Author: Melissa Marshall

When reaching for a paper topic at the eleventh hour or as bravado of intellectual sensitivity, women - despite post-lapsarian ideology - are saving graces. Guaranteed to lend a level of provocation without waging a revolution, the subject of gender theory not only drenches over-thumbed versions of early modern literature, but also fully wedges itself in the contemporary chaos of media culture - both scholarly and secularly. Pushing aside for a moment the ubiquitous bane of bikini-clad muchachas and the mixture of ho-hum with horrible housewives, the issue of gender has become newly politicized - literally. As we've all seen by the surprisingly sidesplitting SNL skit of "attractive" Sarah Palin and "cankled" Senator Clinton, the collective American mind has magnified its attention on the manipulation of and the manipulation by the fairer sex. However, I will leave the rest of the political commentary to the Opinions section - allowing my leanings to remain cloaked in Victorian modesty - and instead shamelessly bare my love of the low-fidelity Vivian Girls, three women who have commanded the attention of the industry stage and secured my vote as the most powerful female force of 2008.

At a shocking twenty-two minutes long, their self-titled virgin release shows that the Brooklyn trio remembered their mothers' advice to not give it all away on the first date. Based around rough production and rushed vocals, the album lends a sense of immediacy to a genre that is slowly suffocating under the languor of bashful boys with acoustic aesthetics. And while I adore the subdued strum of a high-pitched white boy as much as the next Paste-reading protester of plebeian pop, it's invigorating to hear a female vocalist released from the tinkling of a piano and untied from the chords of a synthesized keyboard.

Although refreshing in their breakneck percussion and shunning of the shoe-gazer trend, Cassie Ramone, Kickball Katy and Ali Koehler still steep themselves in the maze of contemporary culture. Deriving their name from the recently discovered 15,145 page fantasy opus and artwork of Chicago janitor Henry Darger, the Vivian Girls wheedle themselves in the pop-referential tradition with Sufjan Stevens, John Ashbery, Neil Gaiman and Tilly and the Wall. Despite these connections - and critical comparisons with the foundational Velvet Underground as well as the genre and gender-bending Times New Viking - the trio knocks out the Ovidian metaphor of reflection and crafts a voice, albeit unintelligible, of their own.

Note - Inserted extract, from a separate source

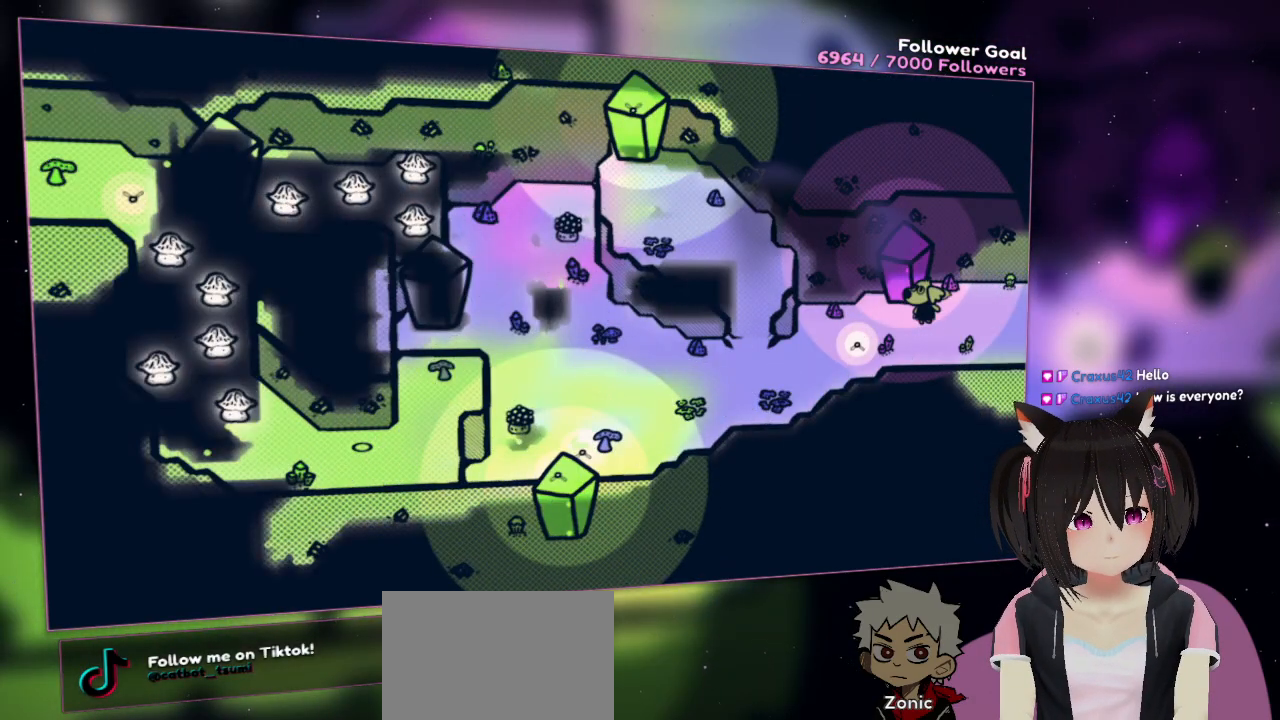
{"buttons": [], "left_stick": "left", "right_stick": "center", "events": [[133, "left_stick", "down"], [267, "left_stick", "down-left"], [467, "left_stick", "left"]]}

Surprisingly unfocused on lyrics - many of the words are indistinguishable in their version of noise-pop - the band forces the listener to focus on the feel of the sound. And in a decade spearheaded by the lyrical magnificence of Conor Oberst and Jeff Magnum, a return to the submersive quality of sound can be just as poetic as the storytelling of Springsteen. Monotonous at times, the Vivian Girls compensate for lack of variation with urgency, heightened heartbeats and a concrete concentration on pure emotionality that translates to the listener not through lyrical connection, but through the tantric tapping of "Tell the World," the guttural guitar of "Damaged" and the relentless rhythm of "Never See Me Again." Somewhere under the frenzy of raw measures lies the universal groanings of love and loss, molding Vivian Girls as an endeavor of fierce female influence with a stripped emotional appeal that is wonderfully genderless.

As 2008 works its way to a close, the punch line to the year is not "lipstick." Rather, it's a return to musical creation that is unpolished, immediate and emotionally winding. And while the Vivian Girls position themselves as poster-children for the roar of female rock, they more importantly strengthen a movement towards energizing a genre that is suffering from acoustic depression.